I mean, if you can teach that, we will have many Rafas and we don't have that at all," Moya added. "So that's something that we, I mean, it's amazing. Nobody could expect a guy from Mallorca to win 19 Grand Slams, 12 French Opens.
For me it was a big surprise that he won Wimbledon as well. Like I said, his background is very good. Mallorca is a calm island. We are called the ‘calm guys from the island’ and with the atmosphere we have here, we take things very easy.
You know, we are pretty relaxed, we like to chill. You know, I think in that sense, Rafael Nadal is like that. But then once he steps on the court, he becomes a beast," Moya explained. "You know, he's more than a hundred percent.
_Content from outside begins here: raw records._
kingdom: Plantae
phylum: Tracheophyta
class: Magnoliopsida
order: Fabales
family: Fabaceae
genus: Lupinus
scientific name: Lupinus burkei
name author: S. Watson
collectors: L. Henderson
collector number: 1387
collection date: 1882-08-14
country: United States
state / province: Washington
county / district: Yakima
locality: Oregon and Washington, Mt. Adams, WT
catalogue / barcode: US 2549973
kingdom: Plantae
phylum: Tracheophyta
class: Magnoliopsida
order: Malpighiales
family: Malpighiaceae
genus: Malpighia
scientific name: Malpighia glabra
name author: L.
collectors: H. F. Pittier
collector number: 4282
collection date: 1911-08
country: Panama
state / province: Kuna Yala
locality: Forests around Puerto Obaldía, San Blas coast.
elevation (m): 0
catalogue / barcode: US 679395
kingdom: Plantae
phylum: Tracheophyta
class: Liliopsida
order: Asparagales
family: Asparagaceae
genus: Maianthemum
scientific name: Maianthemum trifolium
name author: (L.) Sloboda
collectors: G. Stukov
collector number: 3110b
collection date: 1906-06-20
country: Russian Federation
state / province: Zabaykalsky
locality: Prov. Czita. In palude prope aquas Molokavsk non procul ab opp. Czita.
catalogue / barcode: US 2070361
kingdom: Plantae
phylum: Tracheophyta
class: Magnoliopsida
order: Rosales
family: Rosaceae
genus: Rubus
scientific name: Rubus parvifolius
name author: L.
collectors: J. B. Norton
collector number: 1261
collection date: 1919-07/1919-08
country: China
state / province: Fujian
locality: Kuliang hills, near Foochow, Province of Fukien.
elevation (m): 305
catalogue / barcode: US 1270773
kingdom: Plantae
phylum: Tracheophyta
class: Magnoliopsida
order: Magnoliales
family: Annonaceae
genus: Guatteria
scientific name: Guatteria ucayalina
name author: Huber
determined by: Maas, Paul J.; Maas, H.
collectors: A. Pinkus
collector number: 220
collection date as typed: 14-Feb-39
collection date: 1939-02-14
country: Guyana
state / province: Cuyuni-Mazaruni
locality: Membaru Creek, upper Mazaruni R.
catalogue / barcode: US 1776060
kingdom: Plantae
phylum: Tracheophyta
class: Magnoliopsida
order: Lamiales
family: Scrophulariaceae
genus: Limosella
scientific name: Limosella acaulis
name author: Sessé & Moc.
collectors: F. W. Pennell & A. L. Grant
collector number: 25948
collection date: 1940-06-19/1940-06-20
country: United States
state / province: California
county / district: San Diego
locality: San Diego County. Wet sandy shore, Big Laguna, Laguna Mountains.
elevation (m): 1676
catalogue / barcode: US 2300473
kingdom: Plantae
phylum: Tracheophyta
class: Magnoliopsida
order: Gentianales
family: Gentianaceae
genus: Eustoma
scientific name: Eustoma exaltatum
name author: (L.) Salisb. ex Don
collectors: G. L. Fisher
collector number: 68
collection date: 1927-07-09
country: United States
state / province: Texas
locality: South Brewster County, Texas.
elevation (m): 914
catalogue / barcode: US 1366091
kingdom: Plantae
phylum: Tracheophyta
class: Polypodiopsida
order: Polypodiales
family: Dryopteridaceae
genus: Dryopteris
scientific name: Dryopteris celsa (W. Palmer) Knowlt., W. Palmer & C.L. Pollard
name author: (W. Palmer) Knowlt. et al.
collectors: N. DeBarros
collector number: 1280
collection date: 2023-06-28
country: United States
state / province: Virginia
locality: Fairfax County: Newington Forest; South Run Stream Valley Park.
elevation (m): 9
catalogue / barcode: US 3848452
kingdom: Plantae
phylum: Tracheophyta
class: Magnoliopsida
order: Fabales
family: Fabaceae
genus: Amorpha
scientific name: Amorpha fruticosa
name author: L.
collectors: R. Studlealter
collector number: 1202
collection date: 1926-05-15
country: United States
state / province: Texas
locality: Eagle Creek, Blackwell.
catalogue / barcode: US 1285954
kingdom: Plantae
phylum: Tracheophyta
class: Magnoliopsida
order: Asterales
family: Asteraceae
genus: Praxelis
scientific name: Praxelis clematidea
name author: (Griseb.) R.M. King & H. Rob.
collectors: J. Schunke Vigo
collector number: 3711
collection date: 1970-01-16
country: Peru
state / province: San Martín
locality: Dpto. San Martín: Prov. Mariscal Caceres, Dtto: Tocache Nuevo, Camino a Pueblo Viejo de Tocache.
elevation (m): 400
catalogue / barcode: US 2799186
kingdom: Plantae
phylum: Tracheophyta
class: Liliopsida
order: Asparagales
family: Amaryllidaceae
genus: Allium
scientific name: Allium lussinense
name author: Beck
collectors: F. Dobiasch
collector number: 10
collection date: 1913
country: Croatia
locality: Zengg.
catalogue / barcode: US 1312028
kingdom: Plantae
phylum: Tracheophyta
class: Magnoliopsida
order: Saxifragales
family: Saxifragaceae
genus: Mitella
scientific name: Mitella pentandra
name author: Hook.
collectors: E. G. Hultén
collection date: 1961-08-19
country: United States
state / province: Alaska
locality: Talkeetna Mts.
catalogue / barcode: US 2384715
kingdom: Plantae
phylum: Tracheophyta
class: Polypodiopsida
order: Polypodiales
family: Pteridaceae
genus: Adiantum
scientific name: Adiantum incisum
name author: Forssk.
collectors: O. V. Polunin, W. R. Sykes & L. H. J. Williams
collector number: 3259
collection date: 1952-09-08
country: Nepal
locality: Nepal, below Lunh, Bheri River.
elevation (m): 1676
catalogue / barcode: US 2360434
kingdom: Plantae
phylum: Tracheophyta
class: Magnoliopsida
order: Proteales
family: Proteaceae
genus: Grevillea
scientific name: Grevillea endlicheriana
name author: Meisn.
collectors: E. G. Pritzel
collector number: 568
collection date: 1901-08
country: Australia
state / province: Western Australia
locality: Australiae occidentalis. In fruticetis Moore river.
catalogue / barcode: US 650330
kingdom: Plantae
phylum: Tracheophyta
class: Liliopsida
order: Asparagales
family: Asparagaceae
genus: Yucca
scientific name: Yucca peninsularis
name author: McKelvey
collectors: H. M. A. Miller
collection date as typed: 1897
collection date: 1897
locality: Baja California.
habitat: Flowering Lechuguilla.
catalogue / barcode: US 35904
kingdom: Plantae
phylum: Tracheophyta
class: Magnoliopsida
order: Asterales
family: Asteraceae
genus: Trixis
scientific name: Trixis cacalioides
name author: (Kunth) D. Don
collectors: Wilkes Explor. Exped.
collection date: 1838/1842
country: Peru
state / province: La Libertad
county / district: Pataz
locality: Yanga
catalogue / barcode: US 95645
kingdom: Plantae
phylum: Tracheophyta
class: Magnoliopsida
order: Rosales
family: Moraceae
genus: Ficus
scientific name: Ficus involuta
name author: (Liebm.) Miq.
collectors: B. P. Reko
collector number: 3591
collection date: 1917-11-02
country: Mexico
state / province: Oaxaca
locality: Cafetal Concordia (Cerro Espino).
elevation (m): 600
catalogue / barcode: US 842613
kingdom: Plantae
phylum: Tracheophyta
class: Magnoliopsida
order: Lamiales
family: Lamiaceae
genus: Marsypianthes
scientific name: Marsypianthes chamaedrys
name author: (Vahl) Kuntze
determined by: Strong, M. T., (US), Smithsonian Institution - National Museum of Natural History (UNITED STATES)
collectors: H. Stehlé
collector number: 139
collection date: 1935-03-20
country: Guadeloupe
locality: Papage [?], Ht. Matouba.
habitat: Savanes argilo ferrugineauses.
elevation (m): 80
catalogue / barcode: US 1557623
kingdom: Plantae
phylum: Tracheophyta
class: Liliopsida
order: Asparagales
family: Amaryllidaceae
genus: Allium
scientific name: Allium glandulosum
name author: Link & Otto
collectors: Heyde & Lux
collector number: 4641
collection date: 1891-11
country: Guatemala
I would say he never gives up. He’s always fighting. I think even if he loses, you know - as a coach, or Carlos as an agent - that he's going to give his best. So going on to the court with that attitude and mindset, I think it's something that you cannot have in many players.
So I guess the island and the nature of the island has something to do with it" - he concluded. Nadal won the U.S. Open in 2019. The COVID-19 pandemic put the brakes on that ascent for the time being, but clearly his crawl back up the rankings means big things are in store.
Yet, if his career ended today, it would already put him forth as one of the best tennis players in history. His latest Open win happens to be his fourth. He also won the French Open a record 12 times across 20 years. He had a 10 victory streak at international majors between 2005 and 2014, another all-time record. Only an injury that shut him down from 2014 through 2015 could slow him.